[WHAT THE TASK REQUIRES] Locate the line containing "X161873927Y-108466442D01*", then please write out that line and all the lines below it in the entries exactly.

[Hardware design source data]
= = = = = = =

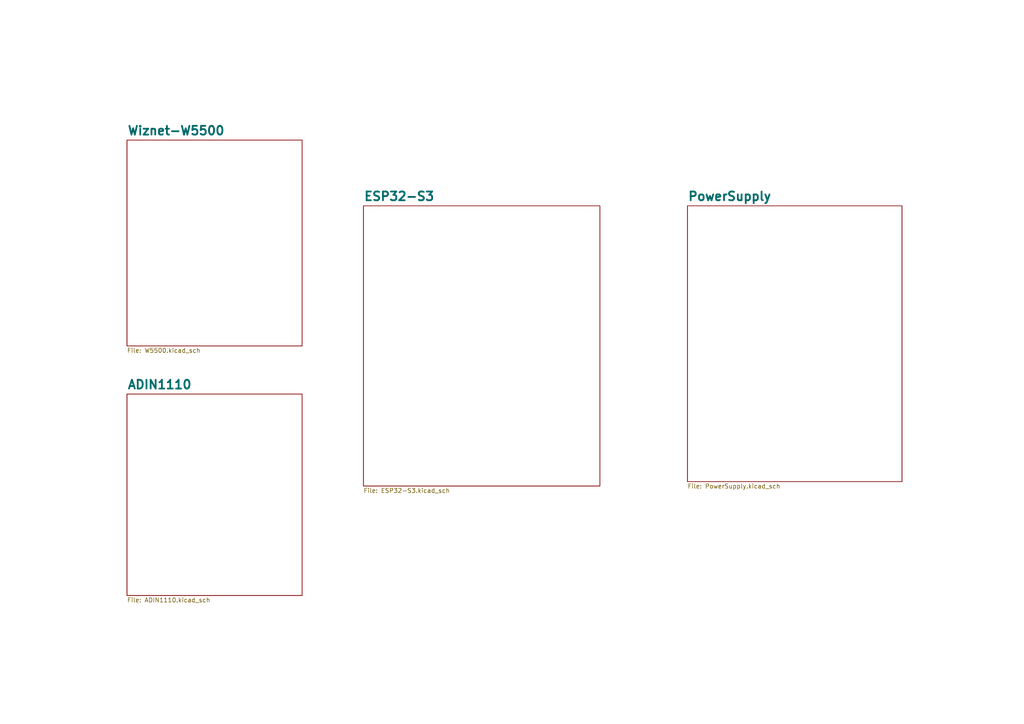
<source format=kicad_sch>
(kicad_sch (version 20230121) (generator eeschema)

  (uuid 974244a6-6d7e-4a21-982e-8413b946d9ba)

  (paper "A4")

  


  (sheet (at 105.41 59.69) (size 68.58 81.28)
    (stroke (width 0.1524) (type solid))
    (fill (color 0 0 0 0.0000))
    (uuid 86b3669d-f22f-4bf6-a8c6-898e6dcc4ebf)
    (property "Sheetname" "ESP32-S3" (at 105.41 58.42 0)
      (effects (font (size 2.54 2.54) bold) (justify left bottom))
    )
    (property "Sheetfile" "ESP32-S3.kicad_sch" (at 105.41 141.5546 0)
      (effects (font (size 1.27 1.27)) (justify left top))
    )
    (property "Pole2" "" (at 105.41 59.69 0)
      (effects (font (size 1.27 1.27)) hide)
    )
    (instances
      (project "SinglePair-Eth-Gateway"
        (path "/974244a6-6d7e-4a21-982e-8413b946d9ba" (page "2"))
      )
    )
  )

  (sheet (at 199.39 59.69) (size 62.23 80.01)
    (stroke (width 0.1524) (type solid))
    (fill (color 0 0 0 0.0000))
    (uuid d12ac967-8239-4daf-8adb-d64b8dcf7597)
    (property "Sheetname" "PowerSupply" (at 199.39 58.42 0)
      (effects (font (size 2.54 2.54) bold) (justify left bottom))
    )
    (property "Sheetfile" "PowerSupply.kicad_sch" (at 199.39 140.2846 0)
      (effects (font (size 1.27 1.27)) (justify left top))
    )
    (instances
      (project "SinglePair-Eth-Gateway"
        (path "/974244a6-6d7e-4a21-982e-8413b946d9ba" (page "4"))
      )
    )
  )

  (sheet (at 36.83 114.3) (size 50.8 58.42)
    (stroke (width 0.1524) (type solid))
    (fill (color 0 0 0 0.0000))
    (uuid db09bc6d-95f6-4251-9ec7-95419e60943e)
    (property "Sheetname" "ADIN1110" (at 36.83 113.03 0)
      (effects (font (size 2.54 2.54) bold) (justify left bottom))
    )
    (property "Sheetfile" "ADIN1110.kicad_sch" (at 36.83 173.3046 0)
      (effects (font (size 1.27 1.27)) (justify left top))
    )
    (instances
      (project "SinglePair-Eth-Gateway"
        (path "/974244a6-6d7e-4a21-982e-8413b946d9ba" (page "3"))
      )
    )
  )

  (sheet (at 36.83 40.64) (size 50.8 59.69)
    (stroke (width 0.1524) (type solid))
    (fill (color 0 0 0 0.0000))
    (uuid ee43d8d5-fb9f-44e0-b03a-0d6abc4761f0)
    (property "Sheetname" "Wiznet-W5500" (at 36.83 39.37 0)
      (effects (font (size 2.54 2.54) bold) (justify left bottom))
    )
    (property "Sheetfile" "W5500.kicad_sch" (at 36.83 100.9146 0)
      (effects (font (size 1.27 1.27)) (justify left top))
    )
    (instances
      (project "SinglePair-Eth-Gateway"
        (path "/974244a6-6d7e-4a21-982e-8413b946d9ba" (page "5"))
      )
    )
  )

  (sheet_instances
    (path "/" (page "1"))
  )
)

</source>
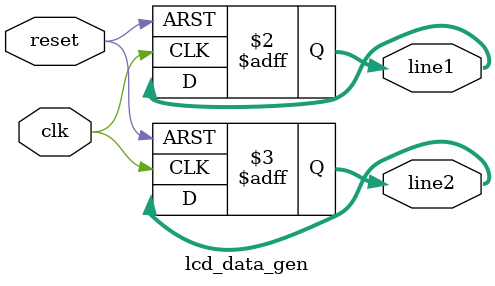
<source format=v>
module lcd_data_gen (
    input wire clk,
    input wire reset,
    output reg [15:0] line1,
    output reg [15:0] line2
);
    always @(posedge clk or posedge reset) begin
        if (reset) begin
            line1 <= 16'b1010110010101101; // "Hello World!"
            line2 <= 16'b1101101011110010; // "Welcome To LCD"
        end else begin
            // Update logic for line1 and line2 (if needed)
        end
    end
endmodule

</source>
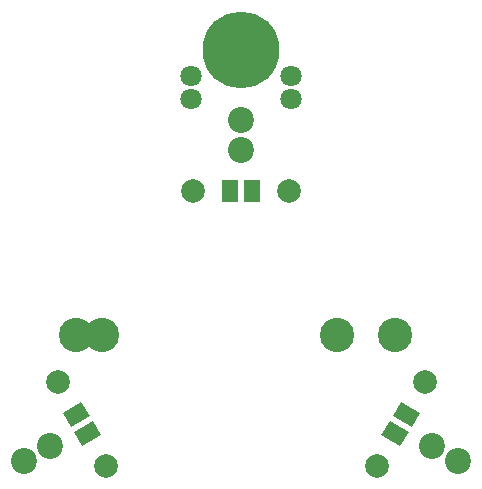
<source format=gbs>
%TF.GenerationSoftware,KiCad,Pcbnew,4.0.6-e0-6349~53~ubuntu16.04.1*%
%TF.CreationDate,2017-05-19T13:32:49+05:30*%
%TF.ProjectId,MAP4,4D4150342E6B696361645F7063620000,1*%
%TF.FileFunction,Soldermask,Bot*%
%FSLAX46Y46*%
G04 Gerber Fmt 4.6, Leading zero omitted, Abs format (unit mm)*
G04 Created by KiCad (PCBNEW 4.0.6-e0-6349~53~ubuntu16.04.1) date Fri May 19 13:32:49 2017*
%MOMM*%
%LPD*%
G01*
G04 APERTURE LIST*
%ADD10C,0.050800*%
%ADD11C,6.496000*%
%ADD12R,1.400000X1.850000*%
%ADD13C,2.000000*%
%ADD14C,1.800000*%
%ADD15C,2.900000*%
%ADD16C,2.200000*%
G04 APERTURE END LIST*
D10*
D11*
X150000000Y-75850000D03*
D12*
X150950000Y-87750000D03*
X149050000Y-87750000D03*
D13*
X154064000Y-87750000D03*
X145936000Y-87750000D03*
D10*
G36*
X137176073Y-106820994D02*
X135573927Y-107745994D01*
X134873927Y-106533558D01*
X136476073Y-105608558D01*
X137176073Y-106820994D01*
X137176073Y-106820994D01*
G37*
G36*
X138126073Y-108466442D02*
X136523927Y-109391442D01*
X135823927Y-108179006D01*
X137426073Y-107254006D01*
X138126073Y-108466442D01*
X138126073Y-108466442D01*
G37*
D13*
X134468000Y-103980473D03*
X138532000Y-111019527D03*
D10*
G36*
X164426073Y-107745994D02*
X162823927Y-106820994D01*
X163523927Y-105608558D01*
X165126073Y-106533558D01*
X164426073Y-107745994D01*
X164426073Y-107745994D01*
G37*
G36*
X163476073Y-109391442D02*
X161873927Y-108466442D01*
X162573927Y-107254006D01*
X164176073Y-108179006D01*
X163476073Y-109391442D01*
X163476073Y-109391442D01*
G37*
D13*
X165532000Y-103980473D03*
X161468000Y-111019527D03*
D14*
X145750000Y-80000000D03*
X145750000Y-78000000D03*
X154250000Y-80000000D03*
X154250000Y-78000000D03*
D15*
X158100000Y-100000000D03*
X138200000Y-100000000D03*
X136000000Y-100000000D03*
X163000000Y-100000000D03*
D16*
X131650148Y-110635000D03*
X133849852Y-109365000D03*
X168349852Y-110635000D03*
X166150148Y-109365000D03*
X150000000Y-81730000D03*
X150000000Y-84270000D03*
M02*

</source>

= = = = = = =

[WRITTEN RESPONSE]
X161873927Y-108466442D01*
X162573927Y-107254006D01*
X164176073Y-108179006D01*
X163476073Y-109391442D01*
X163476073Y-109391442D01*
G37*
D13*
X165532000Y-103980473D03*
X161468000Y-111019527D03*
D14*
X145750000Y-80000000D03*
X145750000Y-78000000D03*
X154250000Y-80000000D03*
X154250000Y-78000000D03*
D15*
X158100000Y-100000000D03*
X138200000Y-100000000D03*
X136000000Y-100000000D03*
X163000000Y-100000000D03*
D16*
X131650148Y-110635000D03*
X133849852Y-109365000D03*
X168349852Y-110635000D03*
X166150148Y-109365000D03*
X150000000Y-81730000D03*
X150000000Y-84270000D03*
M02*

</source>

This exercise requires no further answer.